Aşağıdaki buğday hasadı haberinde "Mezopotamya Ovası’nda buğday" ifadesinden "nedeniyle adeta eridi." ifadesine kadar olan her şeyi hiçbir değişiklik yapmadan yazın.
─── Sayfa alıntısı ───
Mezopotamya Ovası’nda buğday hasadı yapan çiftçiler, TMO’nun anlaşmalı depolarında yer olmadığı öne süren depo sahiplerinin çiftçinin elindeki buğdayı ucuz fiyata satın aldığını belirtti
Mezopotamya Ovası’nda başakların sararmasıyla birlikte buğday hasadı başladı. Yağışlar nedeniyle verimli başlayan hasat devam ederken, Tarım Mahsulleri Ofisi’nin (TMO) buğday ve arpa alım fiyatları da geçtiğimiz günlerde açıklandı. Ancak açıklanan fiyatlar döviz kurlarında yaşanan yükseliş ve girdi maliyetlerindeki artış nedeniyle adeta eridi.
─── Sağlanan veriler ───
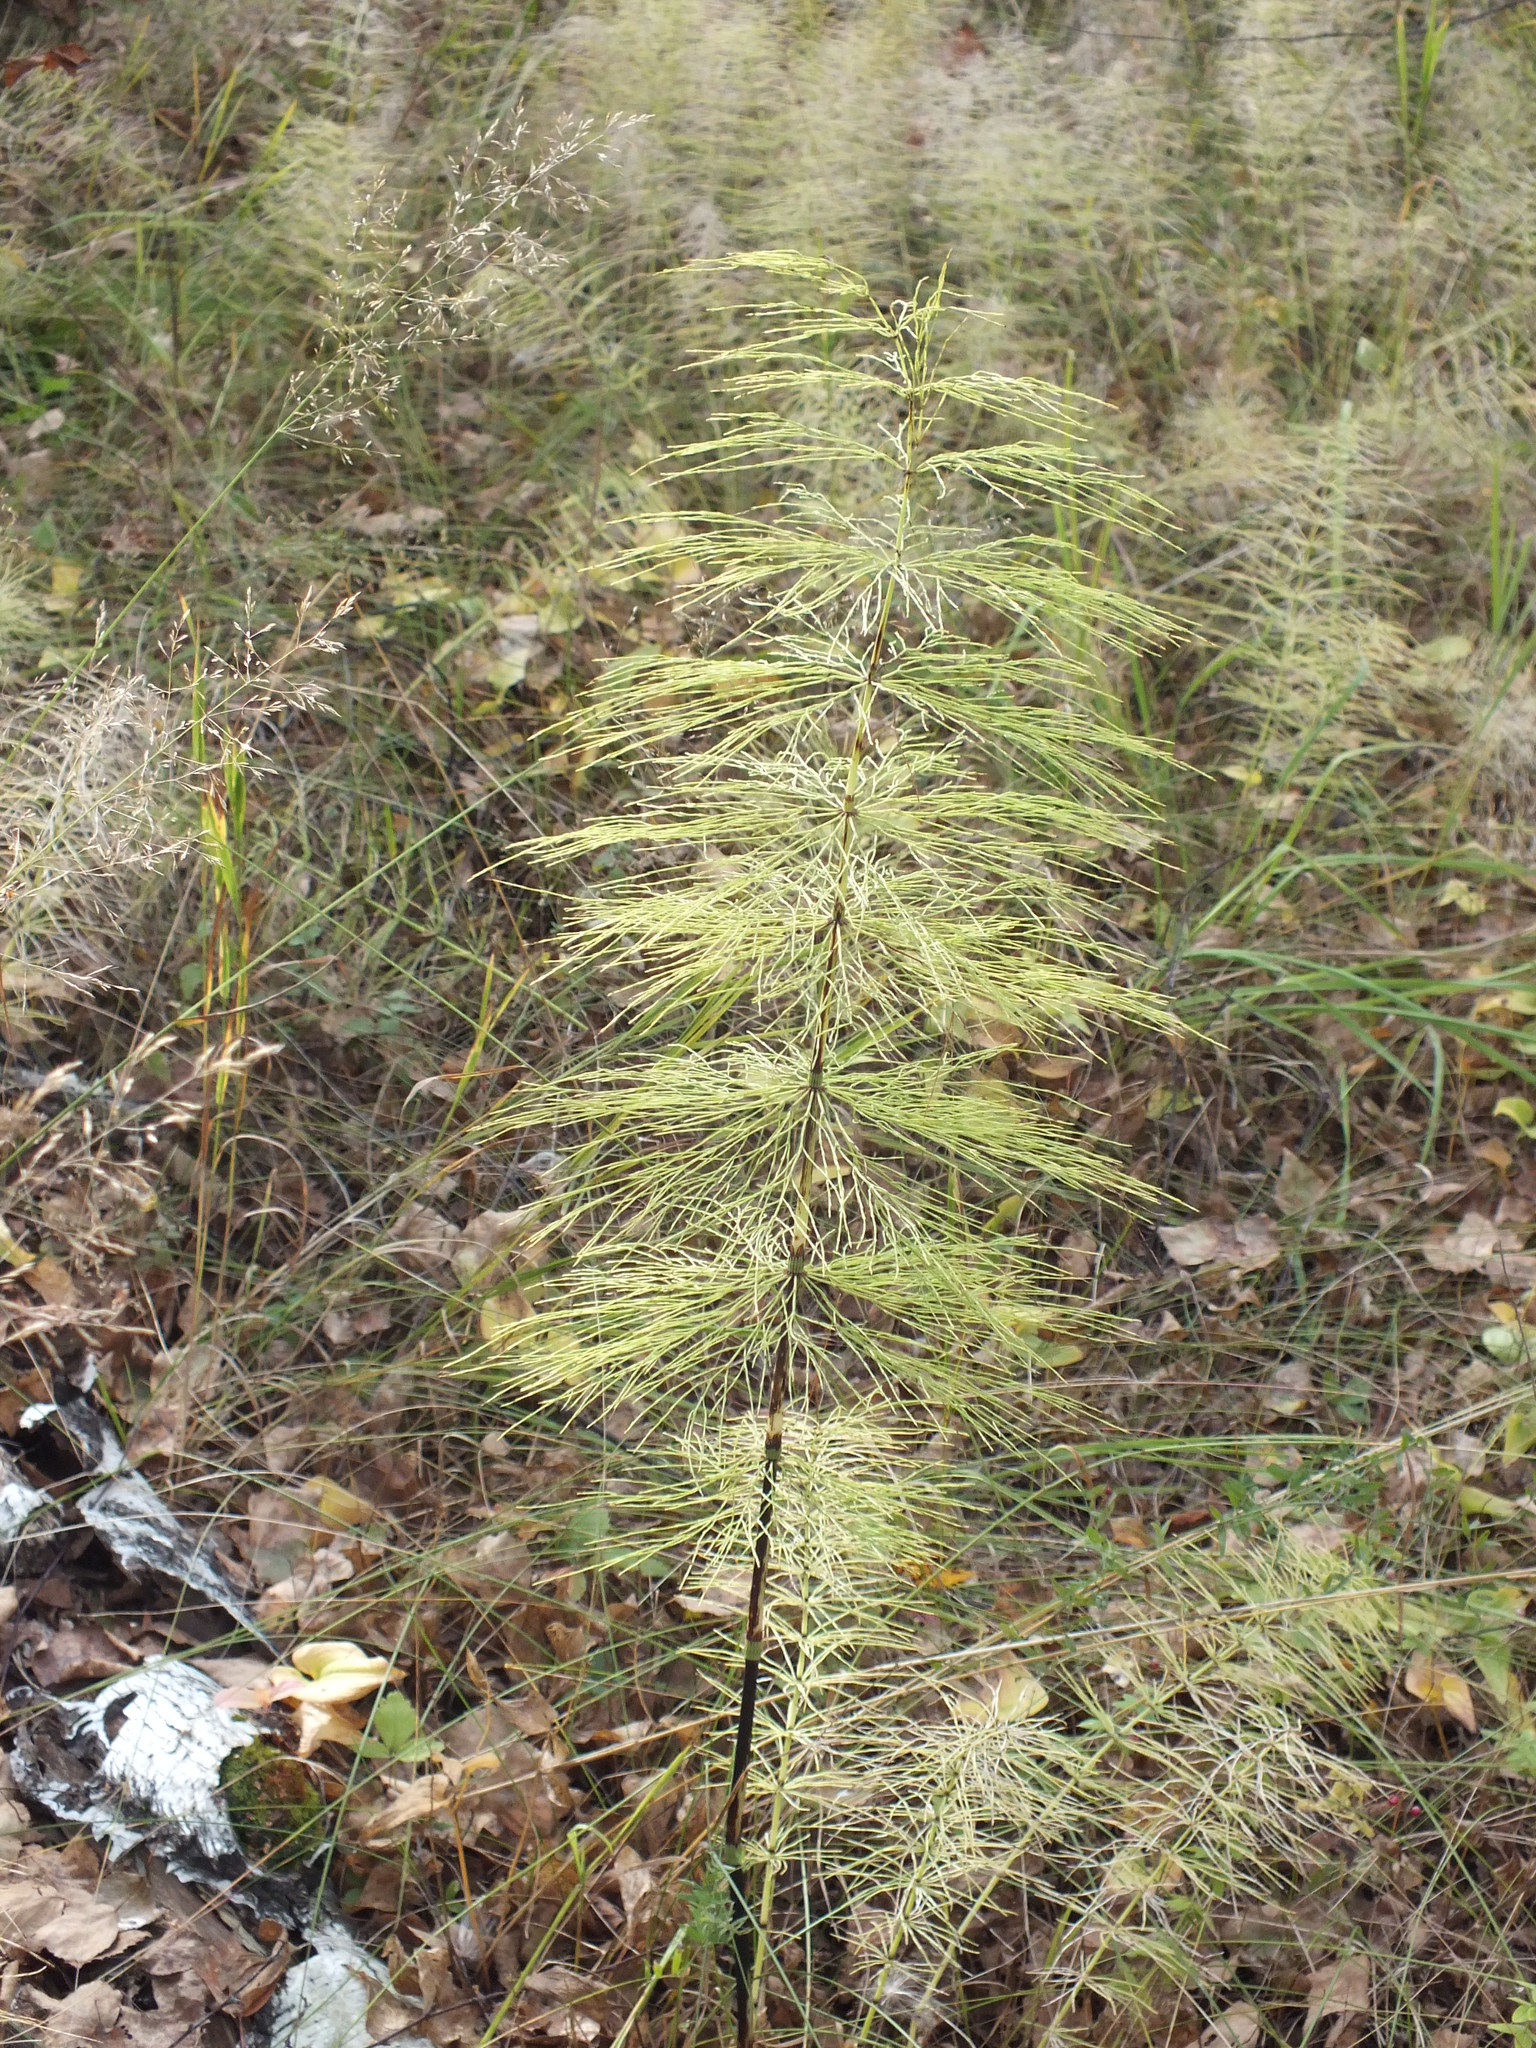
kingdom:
───
─── Sağlanan veriler ───
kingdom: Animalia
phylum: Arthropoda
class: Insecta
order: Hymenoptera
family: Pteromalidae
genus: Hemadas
───
Göreve yanıt:
Mezopotamya Ovası’nda buğday hasadı yapan çiftçiler, TMO’nun anlaşmalı depolarında yer olmadığı öne süren depo sahiplerinin çiftçinin elindeki buğdayı ucuz fiyata satın aldığını belirtti
Mezopotamya Ovası’nda başakların sararmasıyla birlikte buğday hasadı başladı. Yağışlar nedeniyle verimli başlayan hasat devam ederken, Tarım Mahsulleri Ofisi’nin (TMO) buğday ve arpa alım fiyatları da geçtiğimiz günlerde açıklandı. Ancak açıklanan fiyatlar döviz kurlarında yaşanan yükseliş ve girdi maliyetlerindeki artış nedeniyle adeta eridi.